Small business wage discrimination protections advanced

Senators advanced a bill March 2 that would expand state wage discrimination protections.

LB83, as originally introduced by Omaha Sen. Tanya Cook, would have provided legal protection to employees who want to voluntarily disclose their wage information.

A Business and Labor Committee amendment, adopted 27-10, replaced the original bill with a provision from LB928, originally introduced by Omaha Sen. Heath Mello.

Currently, employers with at least 15 employees must provide equal pay for equal work, without discriminating based upon an employee’s gender. Small businesses—defined as any business with less than 15 employees—are exempt from this provision.

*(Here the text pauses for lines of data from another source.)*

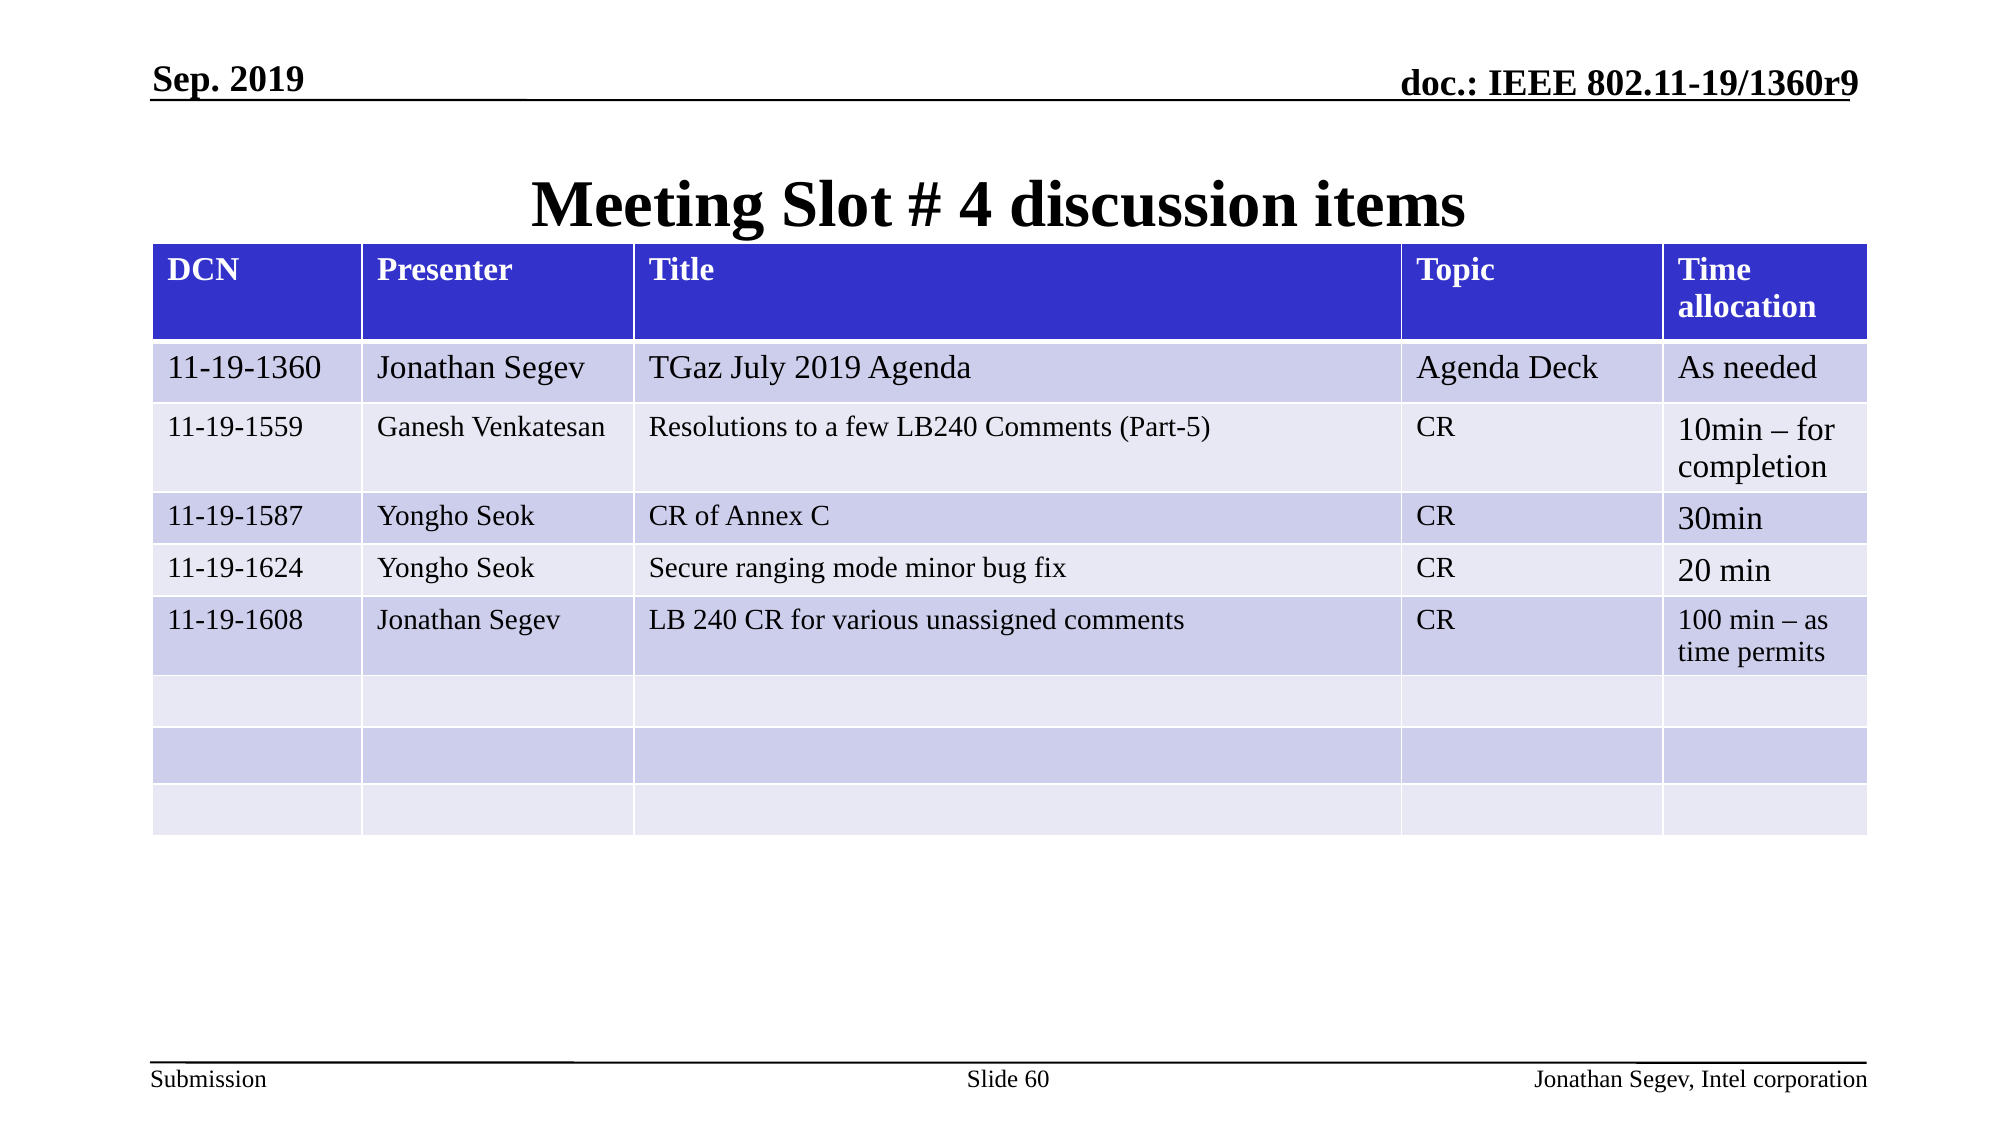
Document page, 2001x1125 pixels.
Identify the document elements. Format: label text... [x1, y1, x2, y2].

table_header Topic [1402, 244, 1662, 339]
title Meeting Slot # 4 discussion items [149, 112, 1850, 288]
table_cell Secure ranging mode minor bug fix [635, 545, 1401, 595]
table_cell 100 min – as time permits [1664, 597, 1867, 675]
table_header DCN [153, 244, 361, 339]
table_cell [1402, 676, 1662, 726]
table_cell CR [1402, 404, 1662, 491]
table_cell Yongho Seok [363, 545, 633, 595]
table_cell 30min [1664, 493, 1867, 543]
table_cell 11-19-1360 [153, 344, 361, 402]
table_cell CR of Annex C [635, 493, 1401, 543]
slide_number Slide 60 [950, 1061, 1067, 1123]
table_header Time allocation [1664, 244, 1867, 339]
table_cell Yongho Seok [363, 493, 633, 543]
table_cell 10min – for completion [1664, 404, 1867, 491]
table_cell CR [1402, 493, 1662, 543]
table_cell 20 min [1664, 545, 1867, 595]
table_cell Agenda Deck [1402, 344, 1662, 402]
table_cell [635, 785, 1401, 835]
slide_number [152, 54, 563, 100]
table_cell [1664, 785, 1867, 835]
table_cell [1402, 728, 1662, 783]
table_cell LB 240 CR for various unassigned comments [635, 597, 1401, 675]
table_header Title [635, 244, 1401, 339]
table_cell TGaz July 2019 Agenda [635, 344, 1401, 402]
table_cell 11-19-1587 [153, 493, 361, 543]
table_cell As needed [1664, 344, 1867, 402]
table_cell Jonathan Segev [363, 597, 633, 675]
table_cell [1402, 785, 1662, 835]
table_cell CR [1402, 545, 1662, 595]
table_cell [635, 728, 1401, 783]
table_cell 11-19-1559 [153, 404, 361, 491]
table_cell [363, 728, 633, 783]
table_cell Jonathan Segev [363, 344, 633, 402]
table_cell Ganesh Venkatesan [363, 404, 633, 491]
table_cell [363, 676, 633, 726]
table_cell CR [1402, 597, 1662, 675]
table_cell [1664, 728, 1867, 783]
table_cell [153, 676, 361, 726]
table_cell [1664, 676, 1867, 726]
table_cell 11-19-1608 [153, 597, 361, 675]
table_cell [153, 728, 361, 783]
table_cell [153, 785, 361, 835]
table_cell 11-19-1624 [153, 545, 361, 595]
table_cell [635, 676, 1401, 726]
footer Jonathan Segev, Intel corporation [1171, 1061, 1869, 1093]
table_cell Resolutions to a few LB240 Comments (Part-5) [635, 404, 1401, 491]
table_cell [363, 785, 633, 835]
table_header Presenter [363, 244, 633, 339]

As amended, LB83 would remove the small business exemption. Mello said 45 states currently have some form of wage discrimination protection, six of which—including Nebraska—have exemptions based on the number of employees.

“Nebraska is the only state that puts the mark at 15 or more employees, all others have a lower threshold,” he said. “[This] would not go beyond existing federal law when it comes to equal pay statutes.”

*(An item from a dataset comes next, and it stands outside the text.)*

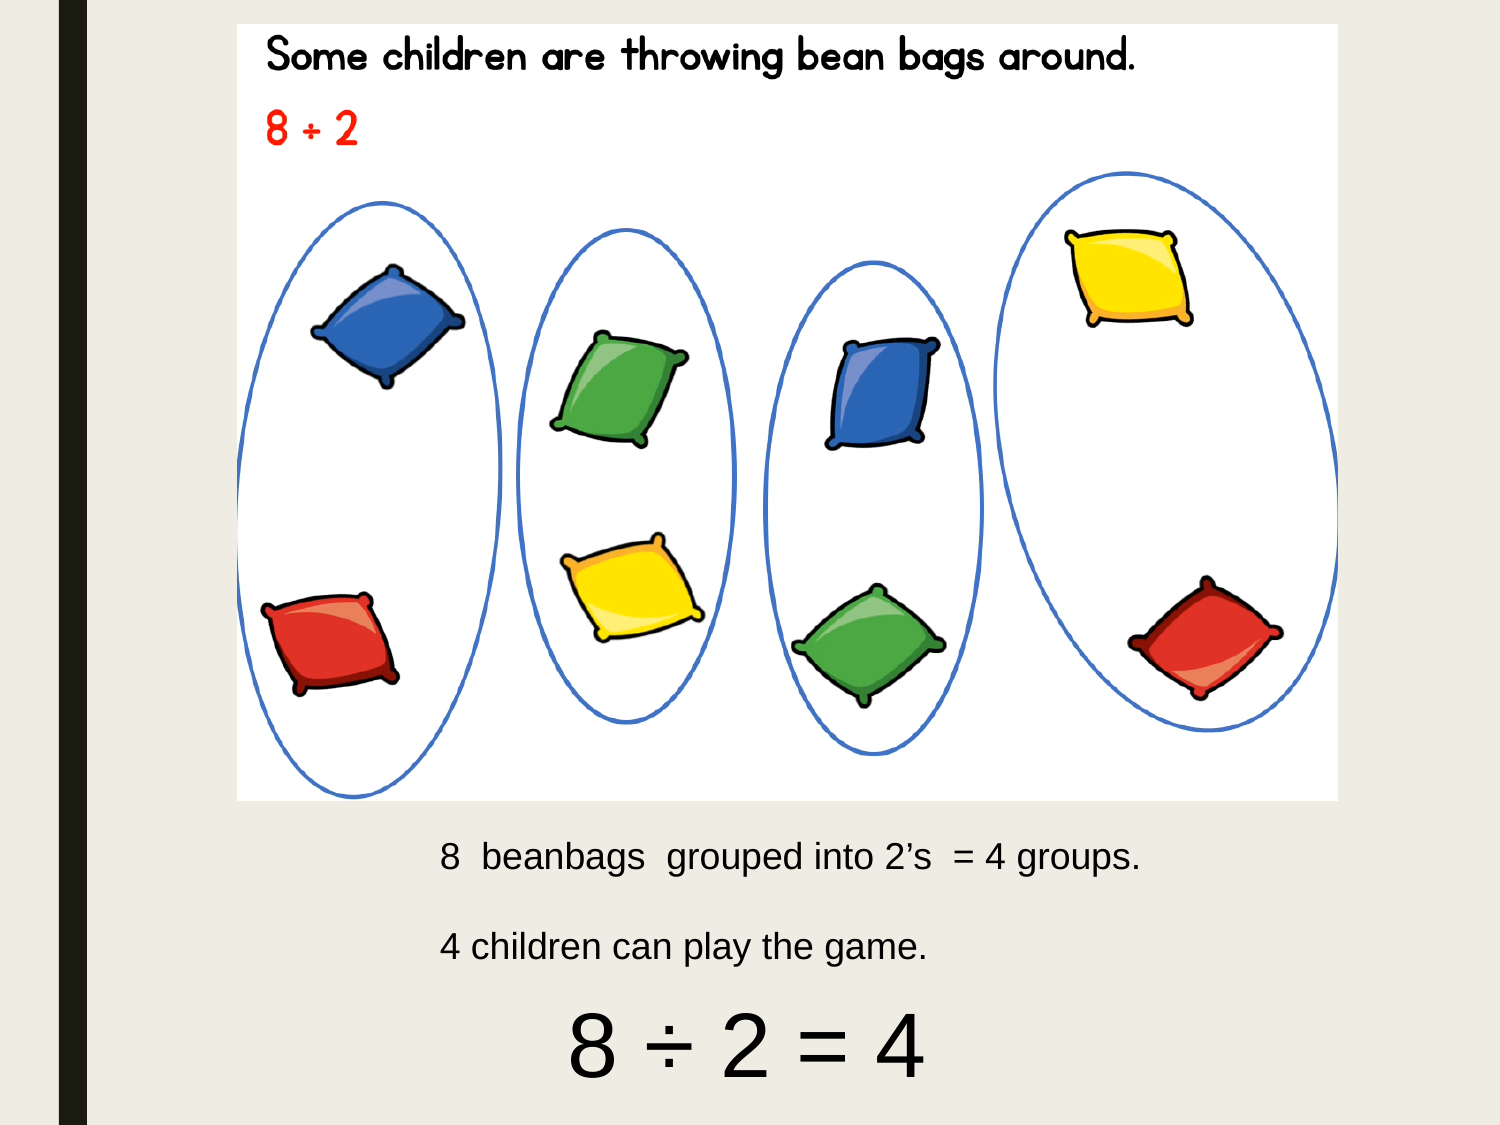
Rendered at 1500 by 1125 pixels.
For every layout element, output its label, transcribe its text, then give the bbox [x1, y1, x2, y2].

Cook supported the amendment, saying equal pay is an important economic security issue for women and their families.

“Despite progress in many areas and aspects, women still earn less than their male counterparts, even for the same position and same length of service,” she said. “It’s important we address this unfairness that has negative impacts and consequences for women and families, taxpayers and our overall economy.”

Sen. Joni Craighead of Omaha supported the amended bill. She said that despite progress, women continue to earn just 78 cents for every dollar a man earns.

“My rent is not 78 percent of what men pay. My loaf of bread does not cost 78 percent of what it does for a man,” she said. “This issue is alive and well and we need to deal with it today.”

Calling the documentation requirements under the state’s wage discrimination statute overly burdensome, Sen. Paul Schumacher of Columbus opposed the bill. He said small businesses may not have the resources to meet the requirements of the bill.

“We have to find a balance between onerous restrictions on businesses and protecting people from discrimination,” Schumacher said “I don’t think we need to burden small businesses that would be subject to these requirements.”

The bill advanced to select file on a 26-7 vote.